João Victor Por João Victor
26/07/2026
Em Notícias
Mulher analisa uma fatura diante de um notebook, com pasta de documentos e planilhas abertas sobre a mesa.

Moradora reúne faturas, registros e protocolos para formalizar a reclamação após o atendimento da distribuidora terminar sem solução. Imagen generada por IA.

EM RESUMO
✓Oscilações frequentes de iluminação podem indicar falhas na rede externa da distribuidora ou sobrecarga na fiação interna.
✓Guardar todos os protocolos de atendimento e relatórios técnicos impede que a empresa encerre chamados pendentes.
✓A ouvidoria da concessionária e a ANEEL exigem o histórico formal de contatos anteriores para aceitar a denúncia.
✓Verificar se vizinhos enfrentam a mesma oscilação ajuda a comprovar que a origem da falha está na rede da rua.
✓Sinais extremos como cheiro de queimado ou faíscas exigem acionamento imediato do Corpo de Bombeiros (193).

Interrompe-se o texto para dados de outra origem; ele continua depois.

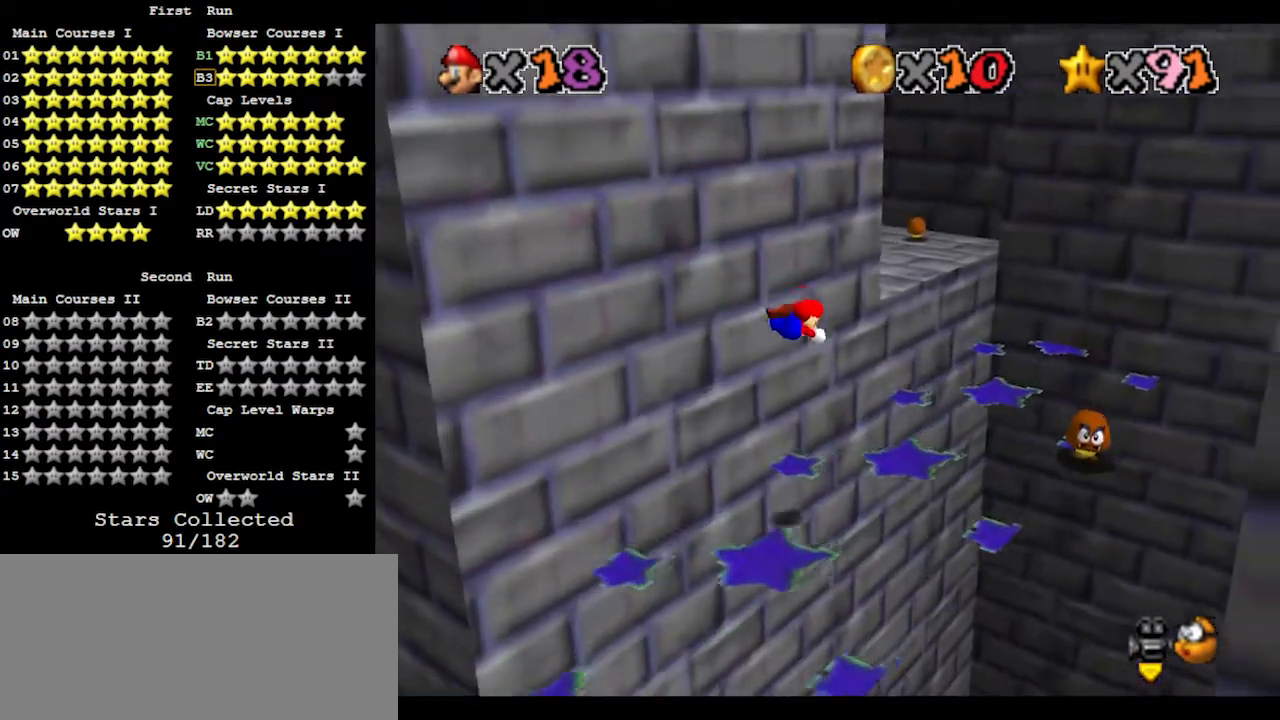
{"buttons": [], "left_stick": "down-right", "events": [[167, "left_stick", "right"], [267, "left_stick", "down-right"], [300, "A", "down"], [333, "B", "down"], [433, "B", "up"], [467, "A", "up"]]}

Uma moradora de um apartamento térreo começou a notar que a energia da cozinha oscilava toda vez que ligava o micro-ondas ao mesmo tempo em que a geladeira entrava em funcionamento. No início, achou que fosse coisa de instalação antiga do próprio prédio, mas a oscilação passou a acontecer também à noite, sem nenhum aparelho pesado ligado, deixando as lâmpadas piscando por segundos.

Ela ligou para a central de atendimento da distribuidora de energia, descreveu o problema e recebeu um número de protocolo. Um técnico apareceu três dias depois, mediu a tensão na entrada do apartamento, disse que estava dentro do padrão esperado e foi embora sem alterar nada. A oscilação continuou na mesma frequência de antes.

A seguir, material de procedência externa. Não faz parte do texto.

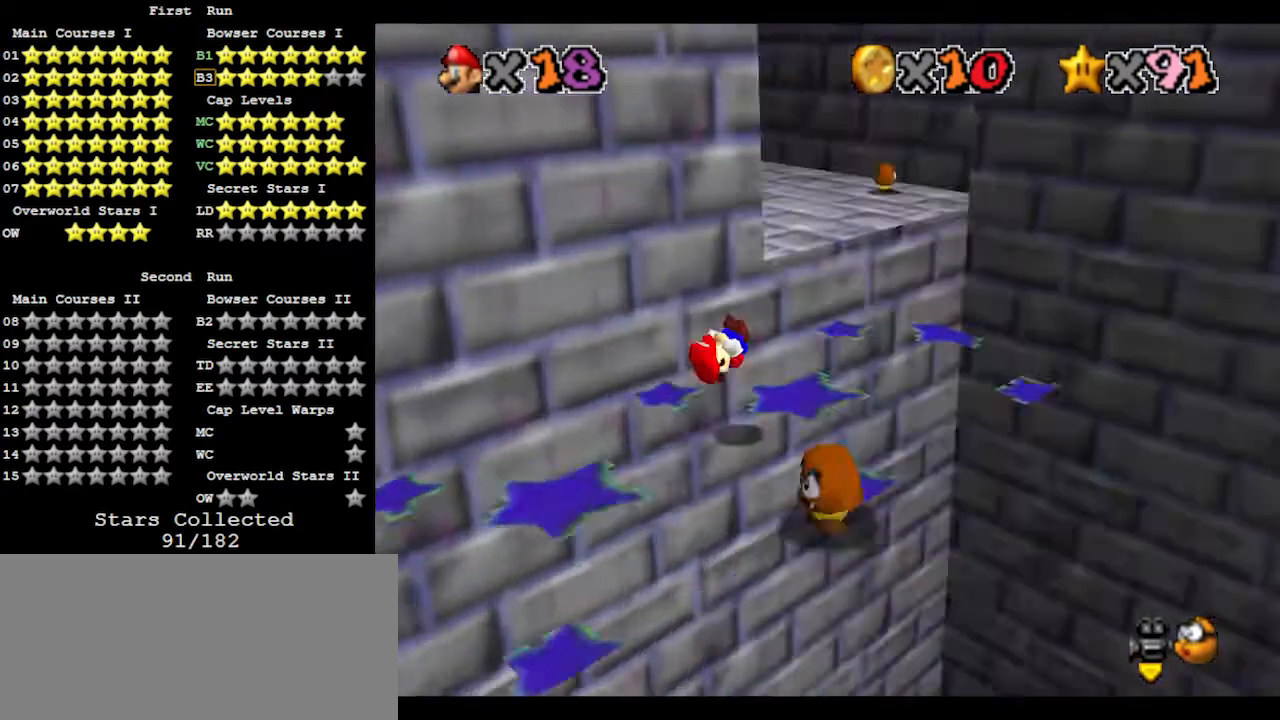
{"buttons": ["Z"], "left_stick": "up-right", "events": [[33, "C_RIGHT", "down"], [133, "C_RIGHT", "up"], [200, "left_stick", "up-right"], [500, "Z", "down"]]}
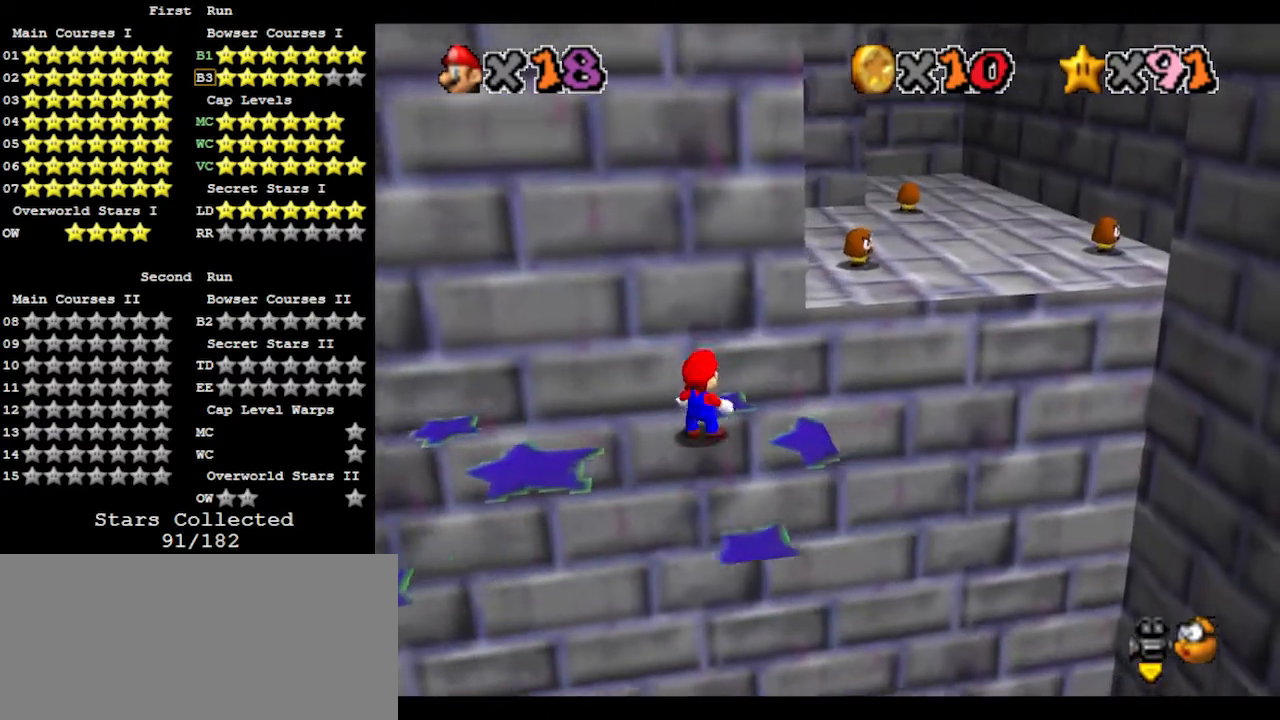
{"buttons": ["Z"], "left_stick": "up-right", "events": [[67, "A", "down"], [200, "A", "up"]]}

Mulher registra informações durante ligação para a companhia elétrica, buscando orientação sobre interrupção no fornecimento de energia.

Ela ligou de novo, foi atendida por outra pessoa, que abriu um novo protocolo — sem nenhuma referência ao anterior — e repetiu a mesma visita técnica, com o mesmo resultado. Na terceira ligação, a atendente informou que o caso já tinha sido considerado resolvido pelo sistema interno e que, para reabri-lo, seria necessário começar tudo de novo.

Foi nesse momento que a moradora entendeu que continuar ligando sem reunir os protocolos anteriores só a colocava de volta na fila inicial de atendimento. Juntou os números de protocolo, as datas das visitas técnicas e uma anotação de cada oscilação percebida, e passou a procurar qual era o passo seguinte quando a própria distribuidora não resolvia o problema depois de vários contatos formais.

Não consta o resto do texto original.